Betsy began her career in food and beverage in 1977, transitioned into hotel sales and ultimately found
her passion in meeting and trade show management. During her 15 year tenure at the world’s largest
biotech company, Betsy developed and implemented a pioneering corporate‐wide strategic meetings
management program. This experience also provided her deep insight into the regulations affecting the
Life Sciences industry. In 2007, she moved from the corporate meeting world to consulting, some of
which has been within procurement organizations. In addition to her current work with Fortune 500
companies, Betsy is considered a Subject Matter Expert in the area of Strategic Meetings Management
Programs and as such, has authored many articles, developed educational content, and presented to
audiences in North America, Europe and Asia.
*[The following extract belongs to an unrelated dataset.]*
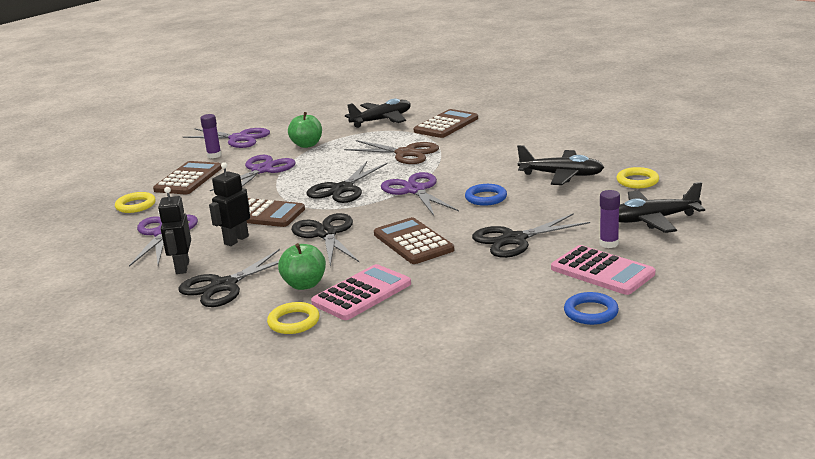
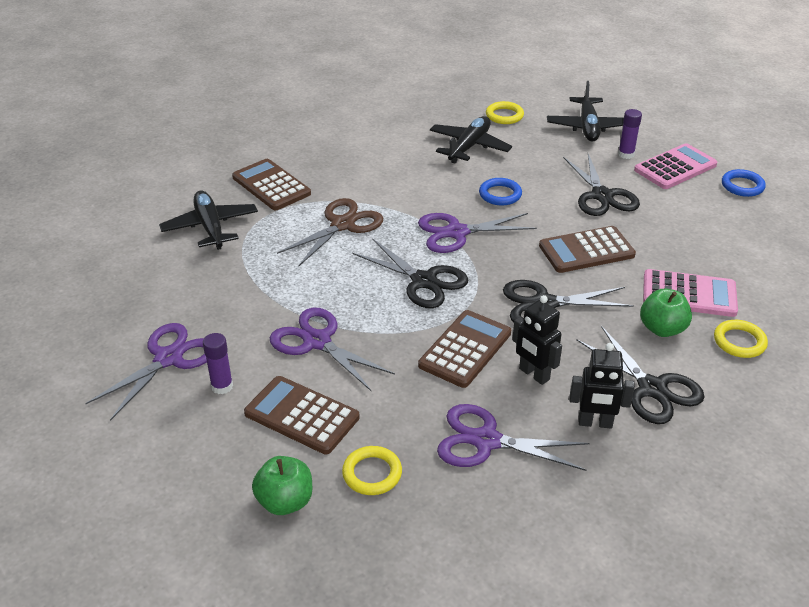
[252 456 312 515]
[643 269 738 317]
Betsy holds a Bachelor of Science in Hotel Administration from the University of Nevada, Las Vegas. She
has been an active member of Meeting Professionals International (MPI) since 1994; having served on
many of international committees, and as a member of the International Board of Directors. Betsy
currently serves as Vice‐chair of the Global Business Travel Association (GBTA) Meetings Committee and
is a Women’s Business Enterprise National Council certified woman‐owned business. In 2009, Betsy was
one of the first to achieve MPI’s Accredited Trainer designation. Betsy has been recognized as one of
Business Travel News “Best Practitioners” and has been honored as one of Meeting News “25 Most
Influential People in the Meetings Industry”, and was awarded MPI “Chairwoman’s Award” in 2010.